Items from a data source |
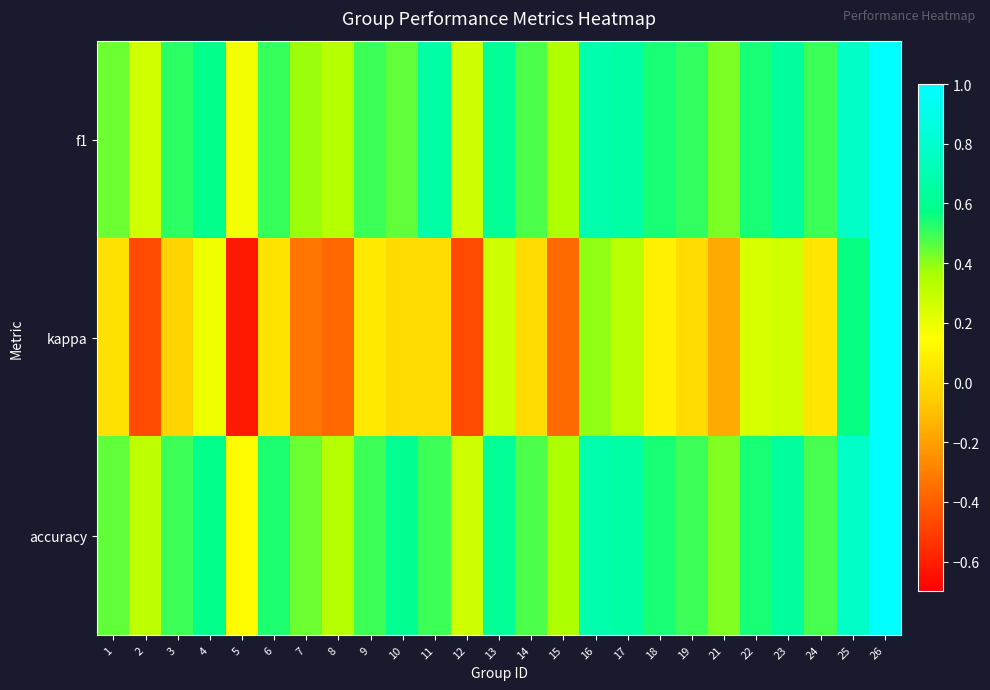

Reading left to right, what are all the values shown in this chart?

f1: 1=0.4	2=0.3	3=0.5	4=0.6	5=0.2	6=0.5	7=0.4	8=0.3	9=0.5	10=0.5	11=0.7	12=0.3	13=0.6	14=0.5	15=0.3	16=0.7	17=0.7	18=0.5	19=0.5	21=0.4	22=0.5	23=0.6	24=0.5	25=0.8	26=1.0
kappa: 1=0.0	2=-0.5	3=-0.0	4=0.2	5=-0.6	6=0.0	7=-0.3	8=-0.4	9=0.1	10=0.0	11=0.0	12=-0.5	13=0.3	14=0.0	15=-0.4	16=0.4	17=0.3	18=0.1	19=0.0	21=-0.2	22=0.2	23=0.3	24=0.0	25=0.6	26=1.0
accuracy: 1=0.5	2=0.3	3=0.5	4=0.6	5=0.1	6=0.5	7=0.4	8=0.3	9=0.5	10=0.6	11=0.5	12=0.3	13=0.6	14=0.5	15=0.4	16=0.7	17=0.7	18=0.5	19=0.5	21=0.4	22=0.5	23=0.6	24=0.5	25=0.8	26=1.0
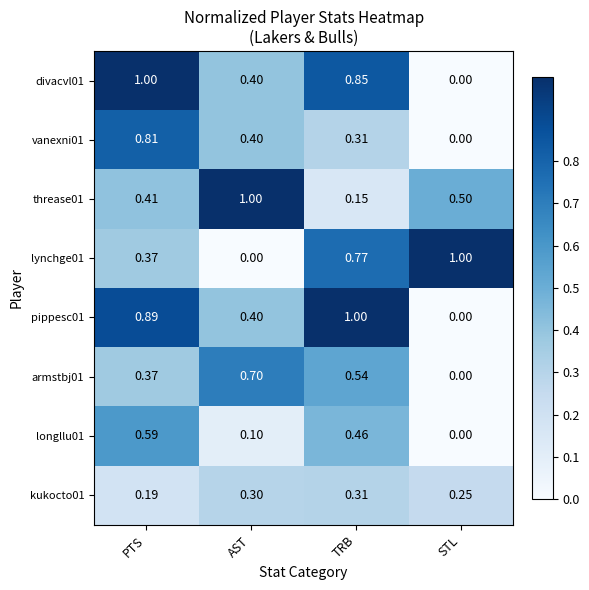

At which category is the sum across all series the highest?

PTS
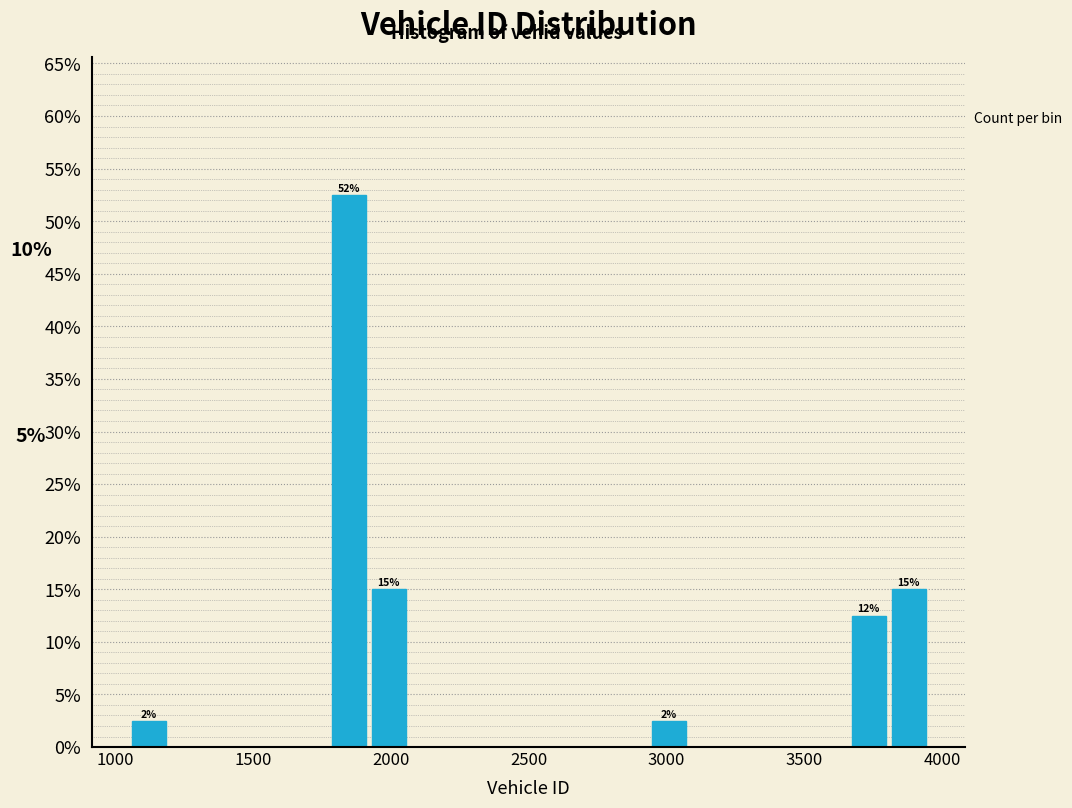

Around what value on the x-axis is the tallest bar? Give the approximate position of its centre, as read against the axis.

1850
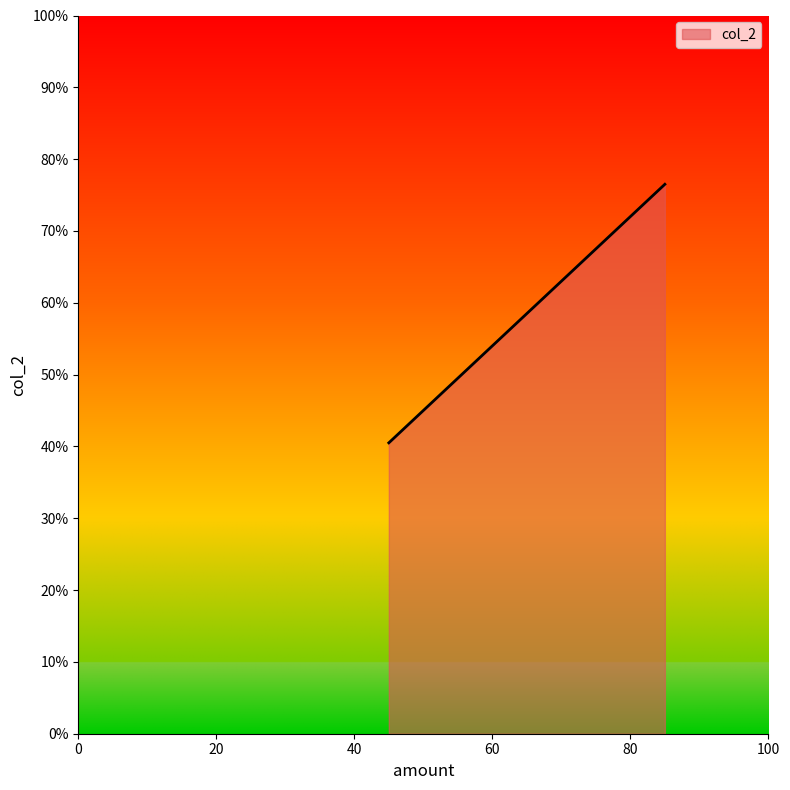

What is the greatest value displayed?

76.5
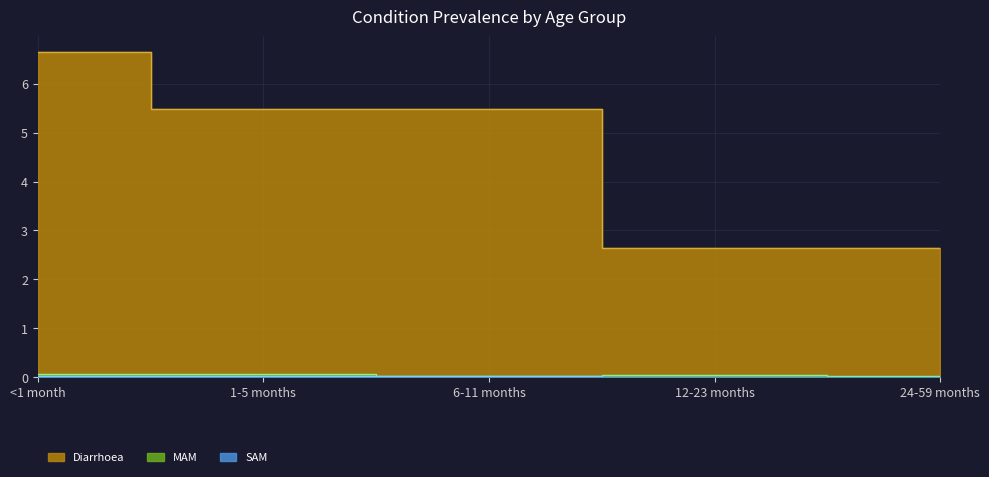

At 12-23 months, list the series in order from smallest to largest.

SAM, MAM, Diarrhoea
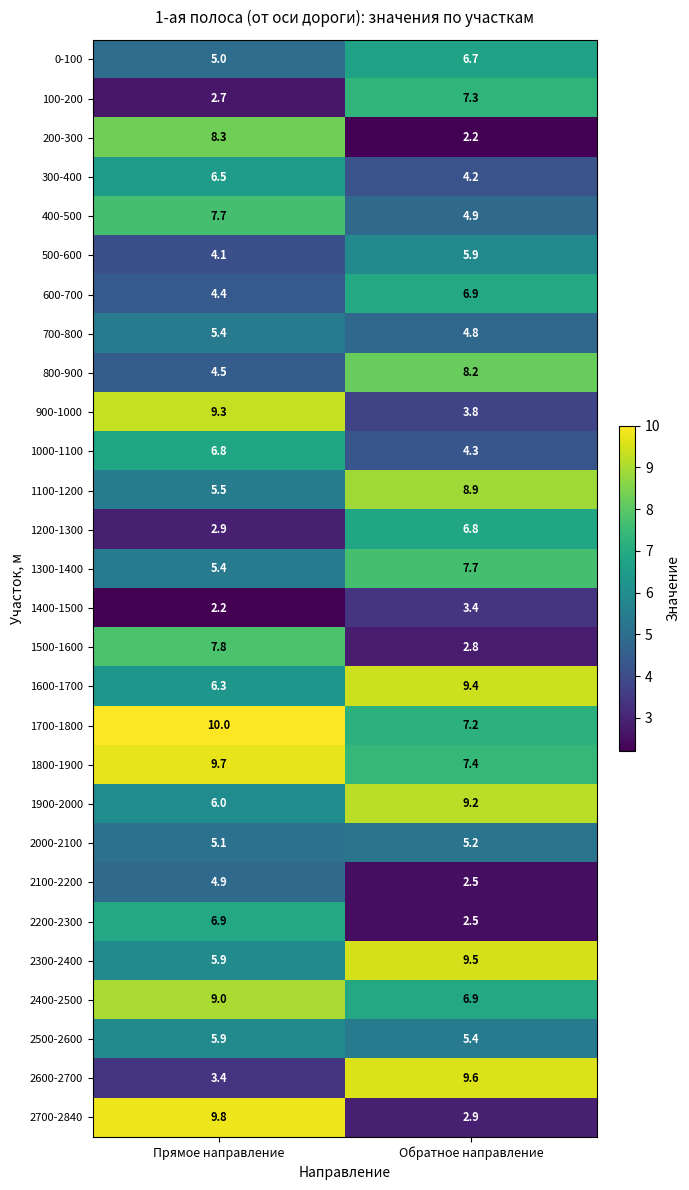

At how many categories does at least one series exceed 6?

2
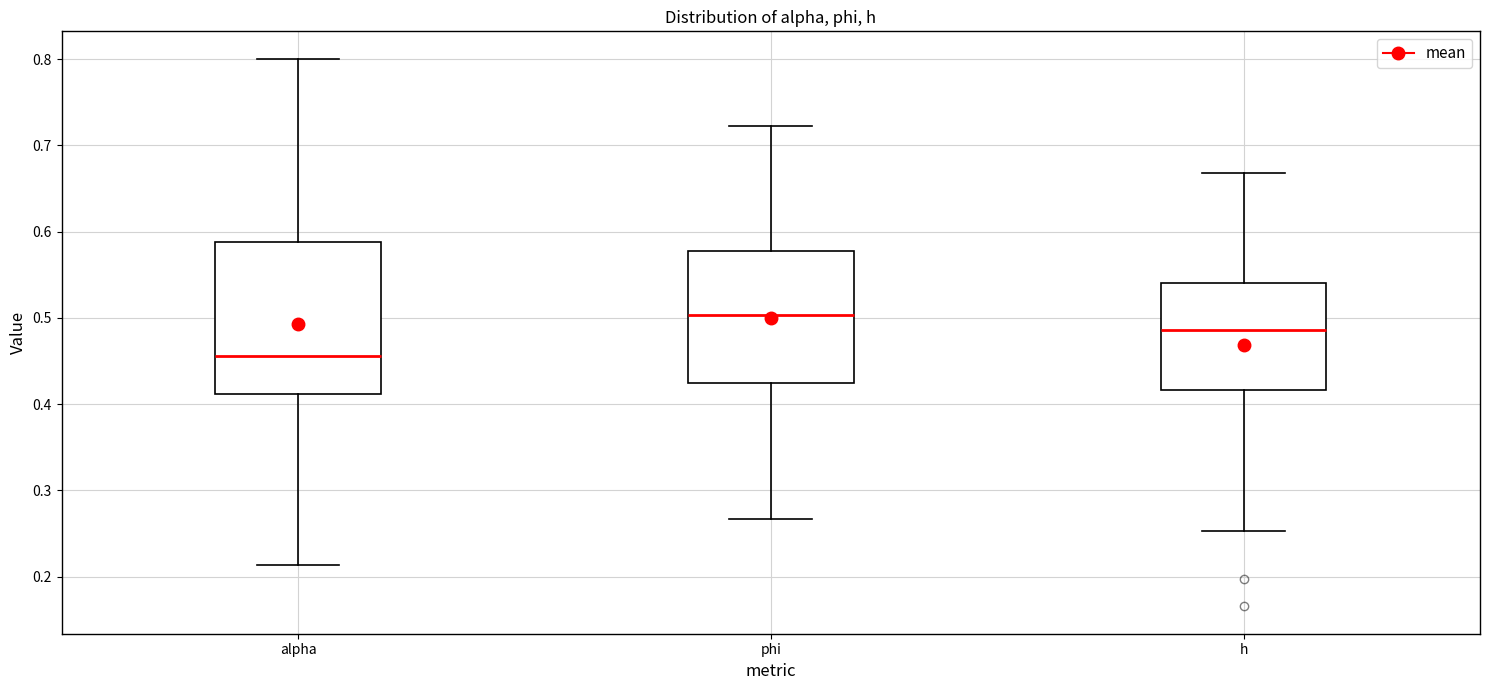

Comparing the boxes themselves (not the whiskers), which one is the tallest?

alpha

What you should do | Copy every line of the records above word for word, but leave out the pictures.

Answer for this exercise |
Reading left to right, what are all the values shown in this chart?

f1: 1=0.4	2=0.3	3=0.5	4=0.6	5=0.2	6=0.5	7=0.4	8=0.3	9=0.5	10=0.5	11=0.7	12=0.3	13=0.6	14=0.5	15=0.3	16=0.7	17=0.7	18=0.5	19=0.5	21=0.4	22=0.5	23=0.6	24=0.5	25=0.8	26=1.0
kappa: 1=0.0	2=-0.5	3=-0.0	4=0.2	5=-0.6	6=0.0	7=-0.3	8=-0.4	9=0.1	10=0.0	11=0.0	12=-0.5	13=0.3	14=0.0	15=-0.4	16=0.4	17=0.3	18=0.1	19=0.0	21=-0.2	22=0.2	23=0.3	24=0.0	25=0.6	26=1.0
accuracy: 1=0.5	2=0.3	3=0.5	4=0.6	5=0.1	6=0.5	7=0.4	8=0.3	9=0.5	10=0.6	11=0.5	12=0.3	13=0.6	14=0.5	15=0.4	16=0.7	17=0.7	18=0.5	19=0.5	21=0.4	22=0.5	23=0.6	24=0.5	25=0.8	26=1.0

At which category is the sum across all series the highest?

PTS

Around what value on the x-axis is the tallest bar? Give the approximate position of its centre, as read against the axis.

1850

What is the greatest value displayed?

76.5

At 12-23 months, list the series in order from smallest to largest.

SAM, MAM, Diarrhoea

At how many categories does at least one series exceed 6?

2

Comparing the boxes themselves (not the whiskers), which one is the tallest?

alpha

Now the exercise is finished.